Who shot J.R.? You may not remember the answer, but I'm sure you remember the question. (OK, trivia fans, the shooter was Kristin Shepard, J.R. Ewing’s sister-in-law and mistress, played by actress Mary Crosby.)

The surprise shooting of the villainous Texas oilman, so memorably acted by Larry Hagman, was the cliffhanger ending to the second season of Dallas in 1980. The popular prime-time soap on CBS began as a five-part miniseries, but it was such a ratings hit that it became a long-running weekly series (1978-91), with J.R. staying healthy enough to connive and conspire throughout its entire run.
 
The show first aired during the Carter administration, reached its height of popularity during the proudly conspicuous displays of consumption that characterized the Reagan era, and endured through most of the Bush 41 years. It spawned a whole generation of similar prime-time dramas, including Dynasty, Falcon Crest and Knot’s Landing.
 
Now, Dallas and Hagman are back. A rebooted version of the series, featuring J.R. and other familiar members of the moneybag Ewing clan (plus newly introduced characters), had its premiere this week (Wed., June 13) on TNT, where it’s set for a 10-episode run.
 
This resurrected Dallas hopes to rope in fans of the original series as well as first-time viewers (the premiere attracted 6.9 million viewers, the biggest draw this year for the first showing of a new cable series).

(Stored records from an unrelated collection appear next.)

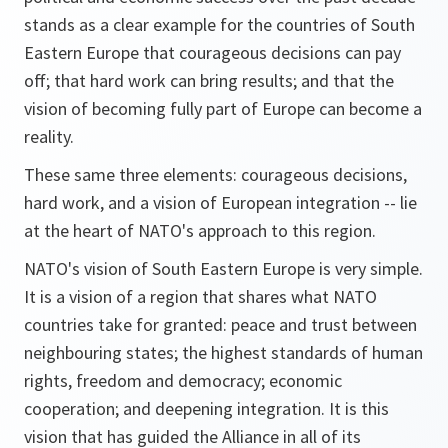
stands as a clear example for the countries of South
Eastern Europe that courageous decisions can pay
off; that hard work can bring results; and that the
vision of becoming fully part of Europe can become a
reality.
These same three elements: courageous decisions,
hard work, and a vision of European integration -- lie
at the heart of NATO's approach to this region.
NATO's vision of South Eastern Europe is very simple.
It is a vision of a region that shares what NATO
countries take for granted: peace and trust between
neighbouring states; the highest standards of human
rights, freedom and democracy; economic
cooperation; and deepening integration. It is this
vision that has guided the Alliance in all of its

Like its predecessor, nu-Dallas is set in the Texas metropolis for which the show is named and concerns the feuds, business machinations and romantic lives of the Ewings.
 
Along with Hagman, other major returning veterans include Patrick Duffy as Bobby Ewing, J.R.’s younger, more ethical brother, and Linda Gray as Sue Ellen, J.R.’s long-suffering, now ex-wife. (Missing is Victoria Principal, who played Pamela, Bobby’s wife, on the original; the actress is active these days in environmental causes and promotes a skincare line.)
 
This time around the primary rivals are the Ewing cousins: John Ross Ewing (Josh Henderson), the hot-headed son of J.R. and Sue Ellen, and Christopher Ewing (Desperate Housewives’ Jesse Metcalfe), who is Bobby’s son. John Ross is an oilman through and through — he, gasp, wants to drill on Southfork, the Ewing family spread — while Christopher is trying to develop alternative energy sources.
 
Like the original show, the conflicts on TNT’s Dallas revolve around oil, family and money. And, oh yes, women. The younger Ewing boys both lust after Elena Ramos (Jordana Brewster), a geologist who grew up around Southfork as the daughter of the Ewings’ cook.
 
Will the new Dallas succeed? It may have the same theme music as the original but it arrives in a very different world than its namesake’s. When Dallas made its debut more than 30 years ago there were only three TV networks: CBS, NBC and ABC (with PBS for eggheads). Prime time was prime time and you watched Dallas at 10 p.m. on Friday nights or you didn’t see it at all — the VCR was only just beginning to be sold for home use. As for downloading the show via the Internet — that prospect was decades away.
 
Now, of course, in addition to the three major networks, there’s Fox and scores of cable channels offering both popular and niche programming. You can DVR, download, use On Demand to watch what you want when you want, day or night, whether on TV, laptop, smart phone or tablet. It’s massively more difficult these days for a show to break through all that clutter — not to mention the competition from DVDs, video games and online offerings.
 
More to the point, will the feuding and machinations of the fictional Ewing clan be enough to attract viewers who regularly watch people act out in equally, if not more, outrageous ways on the various iterations of The Real Housewives and Jersey Shore? Like Dallas, those so-called reality shows are all about conspicuous consumption, swagger, in-fighting and telling secrets.  
 
Of course, if the new Dallas doesn’t make it, we can collectively dismiss its attempted revival as just a dream. That, fans of the original series will recall, was the apex of ridiculousness reached in the 1986 season finale, when it was revealed that the entire season, including the death of Bobby Ewing and all the subsequent family fallout, was just his wife's horrible nightmare. Bobby was back — and now so is Dallas.